Megalithic tomb, Clooncree, Co. Galway
Co. Galway |
Megalithic Tombs
On a low rise between Ballynakill Lough and Harbour in Connemara, a small arrangement of stones sits quietly above the waterline, easily mistaken for a natural scatter of rock.
Look more carefully and the geometry becomes deliberate: two upright stones to the north, a single stone to the east, a covering roofstone laid across them, and faint traces of the mound that once surrounded the whole structure. The chamber measures roughly 1.8 metres in length, which is modest even by the standards of megalithic tombs, the collective term for the stone-built burial monuments raised across Ireland and western Europe during the Neolithic and Bronze Age periods.
Precisely what kind of burial chamber this is remains an open question.
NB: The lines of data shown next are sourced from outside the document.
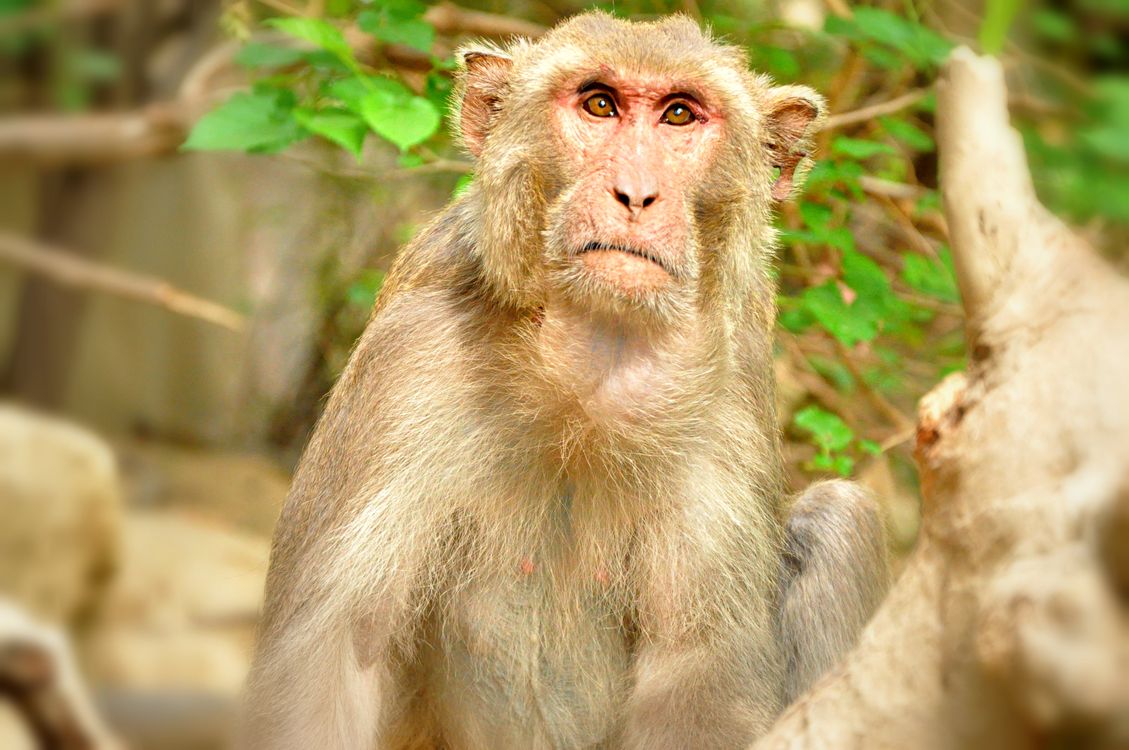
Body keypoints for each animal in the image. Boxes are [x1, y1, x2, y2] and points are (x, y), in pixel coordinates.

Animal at [244, 12, 890, 750]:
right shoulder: (410, 360)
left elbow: (699, 683)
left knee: (840, 517)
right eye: (599, 105)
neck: (591, 369)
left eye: (678, 115)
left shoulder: (726, 396)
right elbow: (331, 658)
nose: (635, 193)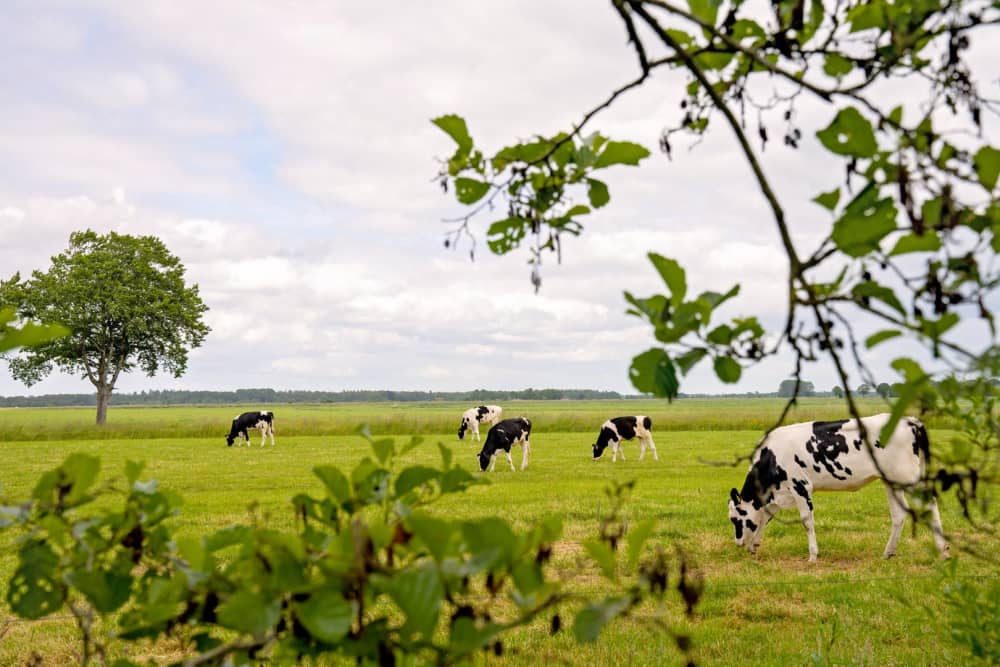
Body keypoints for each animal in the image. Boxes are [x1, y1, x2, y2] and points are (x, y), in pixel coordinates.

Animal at [727, 413, 949, 562]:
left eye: (735, 519)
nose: (737, 544)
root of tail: (911, 420)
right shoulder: (779, 492)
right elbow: (766, 515)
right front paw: (754, 546)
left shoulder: (800, 486)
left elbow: (806, 521)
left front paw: (813, 556)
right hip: (892, 481)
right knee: (899, 514)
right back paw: (888, 552)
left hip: (909, 477)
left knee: (930, 502)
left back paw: (943, 550)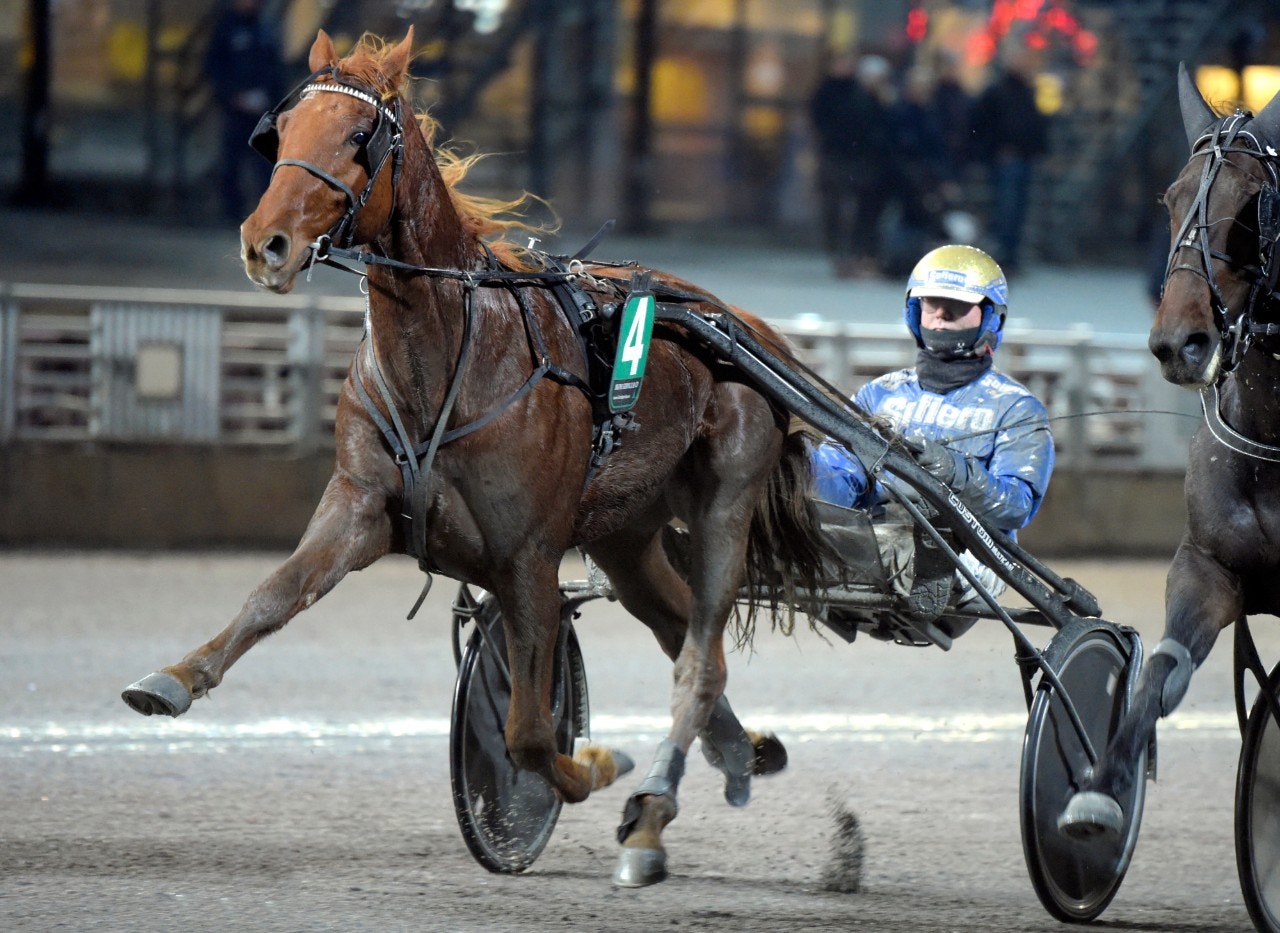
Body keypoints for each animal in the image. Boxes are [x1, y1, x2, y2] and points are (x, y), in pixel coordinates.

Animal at [120, 28, 832, 888]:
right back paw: (738, 751)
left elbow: (528, 729)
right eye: (280, 132)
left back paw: (651, 813)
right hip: (626, 535)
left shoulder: (528, 556)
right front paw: (173, 678)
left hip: (726, 503)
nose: (266, 245)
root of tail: (744, 323)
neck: (450, 355)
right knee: (684, 634)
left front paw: (596, 764)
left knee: (698, 661)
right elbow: (272, 595)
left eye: (359, 137)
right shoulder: (359, 505)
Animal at [1058, 66, 1280, 839]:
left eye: (1254, 204)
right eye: (1173, 197)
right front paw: (1101, 788)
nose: (1177, 342)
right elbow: (1164, 666)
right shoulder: (1208, 564)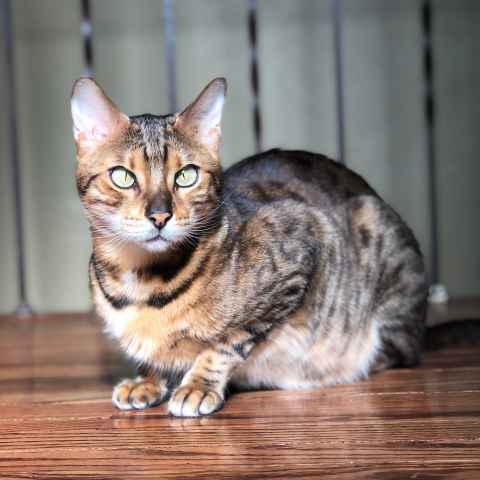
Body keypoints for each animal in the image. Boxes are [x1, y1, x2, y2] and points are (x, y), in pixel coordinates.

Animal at [71, 77, 428, 417]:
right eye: (122, 176)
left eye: (186, 176)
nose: (160, 215)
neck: (140, 279)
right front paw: (146, 380)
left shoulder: (300, 247)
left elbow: (228, 342)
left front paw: (198, 385)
Researchers Ruaidhrí de Valera and Seán Ó Nualláin noted as far back as 1972 that the monument's exact classification was uncertain, though they were in no doubt it served a funerary purpose. A small stone at the western end is thought to have shifted from its original position over the centuries, and three further stones exposed to the southeast are likely natural outcrops rather than structural elements. That ambiguity, between what is built and what is geological, is part of what makes the site quietly difficult to read. The mound material that would once have enclosed and defined the chamber has largely dispersed, leaving only traces, which compounds the difficulty of assigning it to a specific tomb type such as a portal tomb or a wedge tomb.